### Aim
Reproduce the data verbatim, from its first line up to and including the line that contains "collection date as typed: 19 Apr 1936".

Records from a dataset
>>>>>
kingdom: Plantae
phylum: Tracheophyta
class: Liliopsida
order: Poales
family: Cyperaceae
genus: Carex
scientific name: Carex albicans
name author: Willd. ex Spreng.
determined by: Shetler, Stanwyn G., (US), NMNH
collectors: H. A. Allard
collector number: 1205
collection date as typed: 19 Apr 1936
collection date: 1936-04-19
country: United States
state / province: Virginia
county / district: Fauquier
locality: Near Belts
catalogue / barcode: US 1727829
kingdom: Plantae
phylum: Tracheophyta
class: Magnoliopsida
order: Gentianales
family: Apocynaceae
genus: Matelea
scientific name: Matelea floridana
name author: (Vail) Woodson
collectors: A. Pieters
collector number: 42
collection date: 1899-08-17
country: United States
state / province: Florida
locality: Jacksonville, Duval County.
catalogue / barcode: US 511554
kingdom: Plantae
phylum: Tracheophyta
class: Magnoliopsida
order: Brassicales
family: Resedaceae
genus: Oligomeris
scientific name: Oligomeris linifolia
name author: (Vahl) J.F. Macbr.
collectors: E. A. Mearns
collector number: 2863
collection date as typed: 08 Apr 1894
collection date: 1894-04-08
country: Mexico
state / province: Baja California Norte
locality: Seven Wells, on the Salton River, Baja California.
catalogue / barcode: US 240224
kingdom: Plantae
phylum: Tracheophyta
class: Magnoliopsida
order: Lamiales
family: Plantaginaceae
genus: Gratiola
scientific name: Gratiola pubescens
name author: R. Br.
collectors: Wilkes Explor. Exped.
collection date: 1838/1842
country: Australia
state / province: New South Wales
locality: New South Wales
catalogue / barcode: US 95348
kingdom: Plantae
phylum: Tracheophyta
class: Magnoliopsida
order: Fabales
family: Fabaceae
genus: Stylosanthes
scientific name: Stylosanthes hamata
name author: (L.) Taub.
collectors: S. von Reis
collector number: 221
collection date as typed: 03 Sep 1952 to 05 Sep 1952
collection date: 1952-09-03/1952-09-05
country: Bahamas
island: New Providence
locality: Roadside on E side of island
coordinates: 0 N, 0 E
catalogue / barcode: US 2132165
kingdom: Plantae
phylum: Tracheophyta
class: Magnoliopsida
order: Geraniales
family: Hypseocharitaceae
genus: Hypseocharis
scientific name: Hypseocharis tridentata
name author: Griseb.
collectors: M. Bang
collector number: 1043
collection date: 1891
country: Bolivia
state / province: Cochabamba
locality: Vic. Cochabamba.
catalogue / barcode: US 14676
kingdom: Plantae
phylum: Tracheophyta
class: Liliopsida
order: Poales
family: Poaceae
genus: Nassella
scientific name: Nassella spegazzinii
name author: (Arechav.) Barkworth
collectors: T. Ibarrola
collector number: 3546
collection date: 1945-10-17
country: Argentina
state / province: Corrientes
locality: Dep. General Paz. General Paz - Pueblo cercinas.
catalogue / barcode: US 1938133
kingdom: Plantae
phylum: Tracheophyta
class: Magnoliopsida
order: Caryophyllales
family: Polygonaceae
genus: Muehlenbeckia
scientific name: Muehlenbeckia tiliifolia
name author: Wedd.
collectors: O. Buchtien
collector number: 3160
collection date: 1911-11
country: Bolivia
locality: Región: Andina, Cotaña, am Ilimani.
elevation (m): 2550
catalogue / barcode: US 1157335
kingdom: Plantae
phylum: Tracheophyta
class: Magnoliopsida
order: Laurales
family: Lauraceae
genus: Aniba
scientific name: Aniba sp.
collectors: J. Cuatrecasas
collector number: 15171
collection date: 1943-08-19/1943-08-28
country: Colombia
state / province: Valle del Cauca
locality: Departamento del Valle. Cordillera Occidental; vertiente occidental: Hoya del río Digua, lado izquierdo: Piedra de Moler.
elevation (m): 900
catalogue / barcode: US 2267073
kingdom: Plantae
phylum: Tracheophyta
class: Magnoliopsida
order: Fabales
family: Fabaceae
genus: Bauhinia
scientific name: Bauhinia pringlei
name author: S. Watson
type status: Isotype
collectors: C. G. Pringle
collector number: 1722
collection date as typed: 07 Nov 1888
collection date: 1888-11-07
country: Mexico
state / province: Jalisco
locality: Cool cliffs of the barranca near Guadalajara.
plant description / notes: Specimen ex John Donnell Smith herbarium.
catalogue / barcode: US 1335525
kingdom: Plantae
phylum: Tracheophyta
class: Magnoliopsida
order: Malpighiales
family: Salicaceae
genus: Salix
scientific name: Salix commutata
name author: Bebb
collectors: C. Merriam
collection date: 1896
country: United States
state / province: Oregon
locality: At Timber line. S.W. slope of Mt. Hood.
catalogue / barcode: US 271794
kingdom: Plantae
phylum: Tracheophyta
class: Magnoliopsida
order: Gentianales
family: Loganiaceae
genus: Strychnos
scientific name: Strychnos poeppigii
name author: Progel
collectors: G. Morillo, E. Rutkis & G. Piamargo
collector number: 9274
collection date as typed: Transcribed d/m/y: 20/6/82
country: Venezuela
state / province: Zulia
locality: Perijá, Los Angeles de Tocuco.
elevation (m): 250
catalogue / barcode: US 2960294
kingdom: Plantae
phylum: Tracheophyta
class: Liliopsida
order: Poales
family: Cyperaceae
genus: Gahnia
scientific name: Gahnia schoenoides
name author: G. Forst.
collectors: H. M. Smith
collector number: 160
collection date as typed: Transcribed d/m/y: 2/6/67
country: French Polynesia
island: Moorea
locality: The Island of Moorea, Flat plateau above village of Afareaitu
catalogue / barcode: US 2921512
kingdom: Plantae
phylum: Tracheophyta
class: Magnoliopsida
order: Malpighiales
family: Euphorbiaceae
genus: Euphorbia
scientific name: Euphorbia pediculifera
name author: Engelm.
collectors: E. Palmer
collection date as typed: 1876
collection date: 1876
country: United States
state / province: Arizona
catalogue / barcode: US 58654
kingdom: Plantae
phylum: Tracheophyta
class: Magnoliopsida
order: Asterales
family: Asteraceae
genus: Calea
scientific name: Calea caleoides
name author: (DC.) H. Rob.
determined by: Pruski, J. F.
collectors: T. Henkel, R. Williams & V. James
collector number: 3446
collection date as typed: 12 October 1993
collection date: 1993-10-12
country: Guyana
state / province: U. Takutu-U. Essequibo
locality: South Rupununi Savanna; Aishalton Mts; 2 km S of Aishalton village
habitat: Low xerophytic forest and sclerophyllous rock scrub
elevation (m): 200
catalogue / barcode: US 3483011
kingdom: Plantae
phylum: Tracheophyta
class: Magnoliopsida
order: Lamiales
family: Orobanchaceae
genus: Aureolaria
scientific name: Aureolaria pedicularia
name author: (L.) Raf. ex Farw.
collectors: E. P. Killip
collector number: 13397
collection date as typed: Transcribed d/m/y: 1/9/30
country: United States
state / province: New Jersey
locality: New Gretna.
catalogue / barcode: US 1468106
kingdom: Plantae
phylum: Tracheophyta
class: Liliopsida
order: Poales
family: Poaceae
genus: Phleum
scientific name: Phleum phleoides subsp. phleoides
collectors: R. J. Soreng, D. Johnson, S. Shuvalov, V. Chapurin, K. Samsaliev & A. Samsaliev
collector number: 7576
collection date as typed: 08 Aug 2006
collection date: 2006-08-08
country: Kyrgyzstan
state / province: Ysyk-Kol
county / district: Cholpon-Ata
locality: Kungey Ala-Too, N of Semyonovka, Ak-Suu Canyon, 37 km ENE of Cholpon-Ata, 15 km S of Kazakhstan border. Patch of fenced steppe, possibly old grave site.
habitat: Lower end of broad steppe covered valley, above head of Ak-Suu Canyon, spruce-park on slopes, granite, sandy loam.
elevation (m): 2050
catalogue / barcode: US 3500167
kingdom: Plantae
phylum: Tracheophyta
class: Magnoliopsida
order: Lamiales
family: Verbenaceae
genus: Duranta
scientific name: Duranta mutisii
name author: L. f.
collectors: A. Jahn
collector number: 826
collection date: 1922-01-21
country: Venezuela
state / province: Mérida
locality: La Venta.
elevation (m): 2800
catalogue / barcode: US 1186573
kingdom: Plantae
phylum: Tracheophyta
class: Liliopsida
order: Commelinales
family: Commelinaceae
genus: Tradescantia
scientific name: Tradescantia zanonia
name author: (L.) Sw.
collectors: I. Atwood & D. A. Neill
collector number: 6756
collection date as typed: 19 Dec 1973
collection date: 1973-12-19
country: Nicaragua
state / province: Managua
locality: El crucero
<<<<<
### Finished task
kingdom: Plantae
phylum: Tracheophyta
class: Liliopsida
order: Poales
family: Cyperaceae
genus: Carex
scientific name: Carex albicans
name author: Willd. ex Spreng.
determined by: Shetler, Stanwyn G., (US), NMNH
collectors: H. A. Allard
collector number: 1205
collection date as typed: 19 Apr 1936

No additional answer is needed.